A top Chinese provincial official reportedly linked to former senior party leader Zhou Yongkang has been expelled from the Communist Party, the organisation's internal investigating authority said.
Li Chuncheng was described as "morally degenerate" in a statement released by the ruling party's Central Commission for Discipline Inspection (CCDI) late Tuesday, which also said he was expelled from his "official position".
Such moves are normally a precursor to a criminal inquiry and China's public prosecutor, the Supreme People's Procuratorate, said Wednesday on its website that it had opened an investigation into Li.
The developments appear to signal a further tightening of the noose around Zhou, who as a former member of the elite Politburo Standing Committee was one of China's most powerful politicians of the past decade.

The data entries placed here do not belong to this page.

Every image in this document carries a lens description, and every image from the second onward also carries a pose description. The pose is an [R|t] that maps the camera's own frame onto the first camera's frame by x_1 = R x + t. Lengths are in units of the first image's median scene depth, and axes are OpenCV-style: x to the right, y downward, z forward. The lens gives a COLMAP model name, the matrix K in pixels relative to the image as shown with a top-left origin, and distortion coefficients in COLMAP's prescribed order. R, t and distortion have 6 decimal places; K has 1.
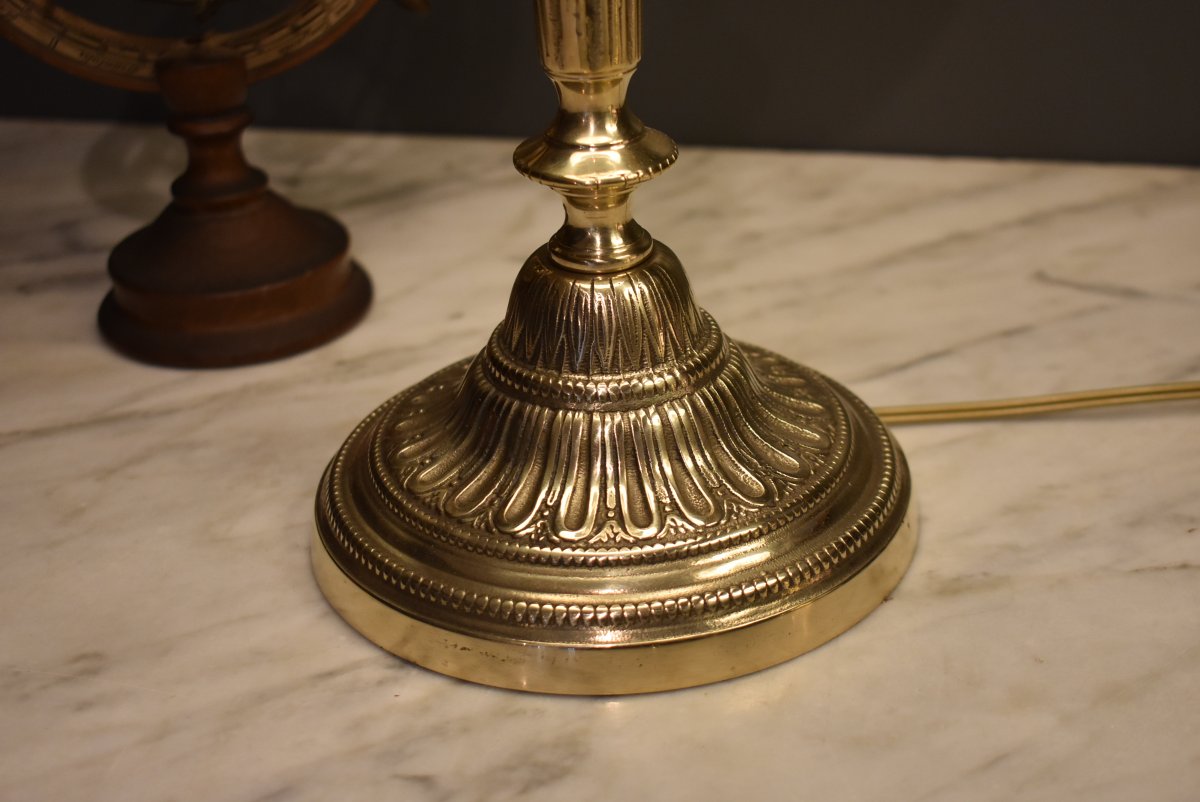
lens RADIAL K [[1961.1, 0, 615.9], [0, 1961.1, 394.2], [0, 0, 1]] dist [-0.014848, 0.000000]
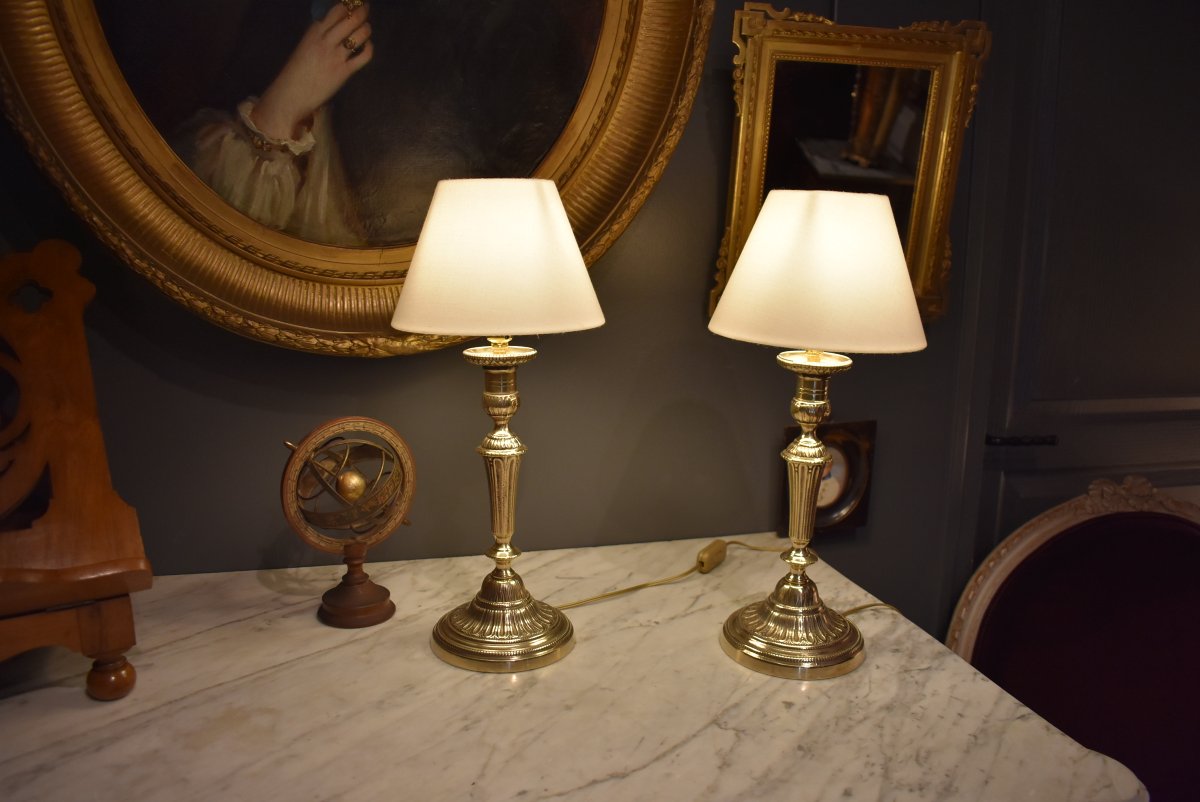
lens RADIAL K [[922.2, 0, 604.7], [0, 922.2, 401.5], [0, 0, 1]] dist [-0.102983, 0.017759]
pose [[0.866131, -0.024932, 0.499194, -0.784002], [0.173312, 0.951771, -0.253171, 0.111748], [-0.468806, 0.305796, 0.828679, -0.884074]]
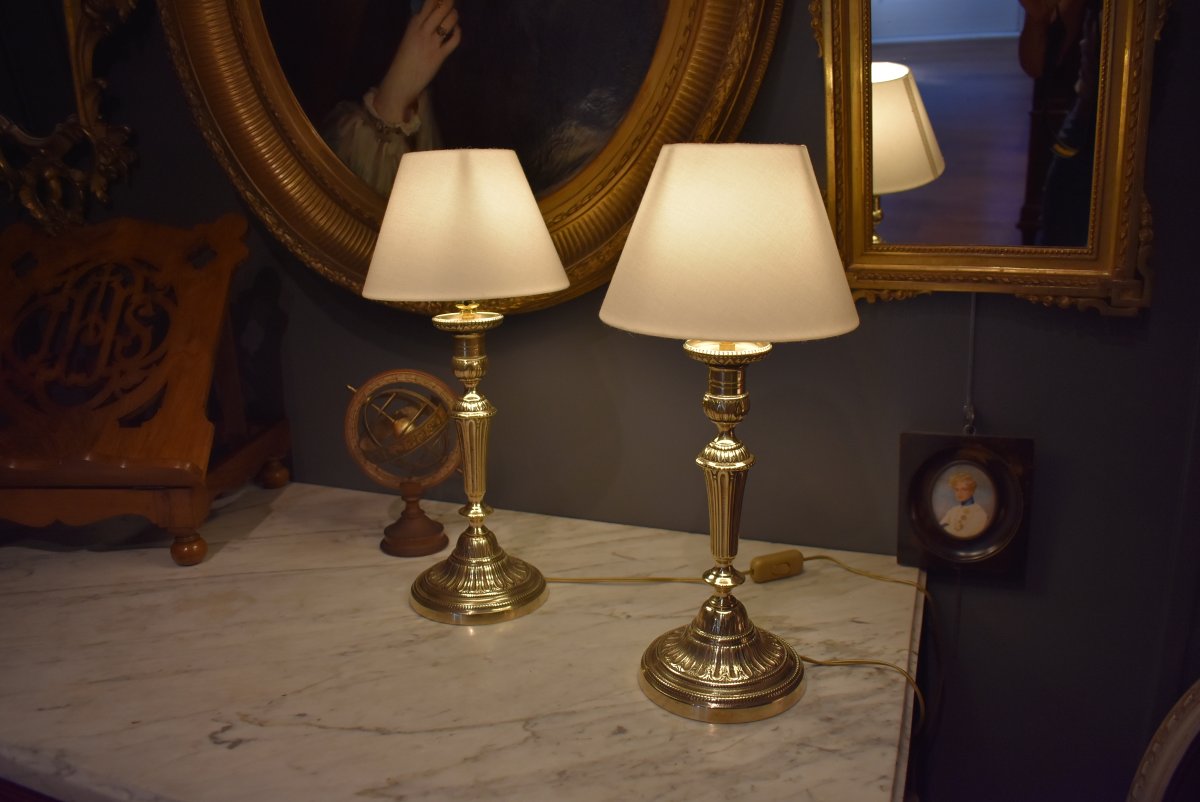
lens RADIAL K [[922.2, 0, 610.6], [0, 922.2, 403.5], [0, 0, 1]] dist [-0.102983, 0.017759]
pose [[0.992681, 0.066997, -0.100480, 0.471031], [-0.090084, 0.964923, -0.246595, 0.131121], [0.080435, 0.253842, 0.963896, -1.063512]]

China's Communist chief Xi Jinping has been reported in various media to have given the go-ahead for a corruption investigation into Zhou, who headed the country's internal security apparatus until his retirement in 2012.
Li was promoted to mayor of the Sichuan capital Chengdu when Zhou was party chief of the province from 1999 to 2002.
State media reported in 2012 that Li had been dismissed as Sichuan's deputy party secretary for "serious violations of discipline".
His subsequent removal from government signifies that he no longer continues to receive a salary or benefits that officials enjoy.
The CCDI statement said Li had abused his power, took a huge amount of bribes and used his position to help his brother's business prosper.
It also said he had carried out "superstitious activities", without giving details.
Communist Party authorities have been waging a much-publicised anti-graft campaign since Xi ascended to the leadership 18 months ago.
But critics say no systemic reforms have been introduced to increase transparency to help battle endemic corruption.